Das geflügelte Wort Voltaires, das besagt, nicht mit dem Gegenüber einer Meinung zu sein aber alles dafür tun zu wollen, dass es das Recht behielte, diese kundzutun, wird nicht umsonst in diesen Tagen immer wieder zitiert. Es hat, um gleich zur Sache zu kommen, eine bittere Aktualität. Denn das, was die mittlerweile als inquisitorischer Hexenhammer etablierte Empörungskultur leistet, hat mit den individuellen Freiheiten, die die bürgerliche Demokratie zu gewährleisten vorgibt, nichts zu tun. Obwohl auf der einen Seite von einer Individualisierung der Gesellschaft gesprochen wird, ist gerade das Recht, sich als Individuum zu entscheiden, als eine blasphemische Abart in Verruf zu kommen. 
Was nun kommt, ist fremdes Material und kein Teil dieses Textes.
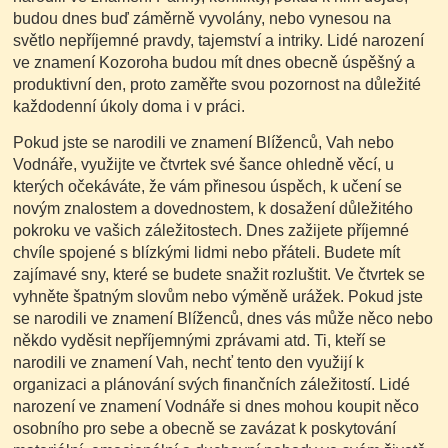
budou dnes buď záměrně vyvolány, nebo vynesou na
světlo nepříjemné pravdy, tajemství a intriky. Lidé narození
ve znamení Kozoroha budou mít dnes obecně úspěšný a
produktivní den, proto zaměřte svou pozornost na důležité
každodenní úkoly doma i v práci.
Pokud jste se narodili ve znamení Blíženců, Vah nebo
Vodnáře, využijte ve čtvrtek své šance ohledně věcí, u
kterých očekáváte, že vám přinesou úspěch, k učení se
novým znalostem a dovednostem, k dosažení důležitého
pokroku ve vašich záležitostech. Dnes zažijete příjemné
chvíle spojené s blízkými lidmi nebo přáteli. Budete mít
zajímavé sny, které se budete snažit rozluštit. Ve čtvrtek se
vyhněte špatným slovům nebo výměně urážek. Pokud jste
se narodili ve znamení Blíženců, dnes vás může něco nebo
někdo vyděsit nepříjemnými zprávami atd. Ti, kteří se
narodili ve znamení Vah, nechť tento den využijí k
organizaci a plánování svých finančních záležitostí. Lidé
narození ve znamení Vodnáře si dnes mohou koupit něco
osobního pro sebe a obecně se zavázat k poskytování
Insofern ist das, was als Individualisierung so gerne bezeichnet wird, auf der einen Seite die Befreiung von einer Verantwortung gegenüber der Gemeinschaft zu verstehen und auf der anreden Seite die Segnung von Raffgier und Egomanie. Das Recht, sich zu äußern, auch wenn es dem vermeintlichen gesellschaftlichen Konsens widerspricht, ist damit nicht gemeint. Wer sich gegen das, was als die Meinung der Regierung und ihrer Unterorganisationen stellt, wird zum Paria.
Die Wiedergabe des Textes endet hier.